__Exercise brief__
Summarize the text on Martin Luther King Jr.'s summer in Connecticut in two sentences.

__Text shown__

⟨

NEW HAVEN, Conn. — Martin Luther King Jr. could hardly believe his eyes when he left the segregated South as a teenage college student to work on a tobacco farm in Connecticut.
The slain civil rights leader, whose birthday was observed Monday as a federal holiday, spent that summer working in a tobacco field in the Hartford suburb of Simsbury. That experience would influence his decision to become a minister and heighten his resentment of segregation.
“On our way here we saw some things I had never anticipated to see,” he wrote his father in June 1944. “After we passed Washington there was no discrimination at all. The white people here are very nice. We go to any place we want to and sit any where we want to.”
Until then, King was thinking of other professions such as becoming a lawyer, Conard-Malley said. But after his fellow Morehouse College students at the tobacco farm elected him their religious leader, he decided to become a minister.
“It’s clear that this little town, it made a huge impact on his life,” said John Conard-Malley, a Simsbury High School senior who did a documentary with other students on King’s experiences in Connecticut. “It’s possibly the biggest thing, one of the most important things, people don’t know about Martin Luther King’s life.”
In his later application to Crozer Theological Seminary, King wrote that he made the decision that summer “when I felt an inescapable urge to serve society. In short, I felt a sense of responsibility which I could not escape.”
“Perhaps if he hadn’t come to Connecticut, hadn’t picked tobacco up here, hadn’t felt like a free person, hadn’t felt what life was like without segregation and been elected the religious minister, he may not have become such a leader in the civil rights movement,” Conard-Malley said.

⟩

__Raw data__
⟨

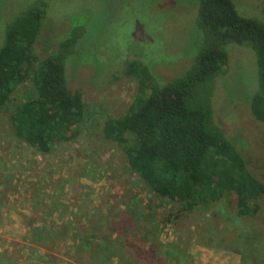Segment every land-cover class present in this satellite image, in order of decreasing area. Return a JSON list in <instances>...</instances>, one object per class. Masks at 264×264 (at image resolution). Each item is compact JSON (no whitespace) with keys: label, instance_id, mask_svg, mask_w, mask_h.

⟩

__Task response__
As a teenage college student, Martin Luther King Jr. spent the summer of 1944 working in a tobacco field in Simsbury, Connecticut, and wrote his father that after passing Washington he saw no discrimination and could go and sit anywhere he wanted. After his fellow Morehouse College students on the farm elected him their religious leader, he set aside professions such as law and decided to become a minister, and a Simsbury High School senior who made a documentary about those experiences says the town had a huge impact on his life.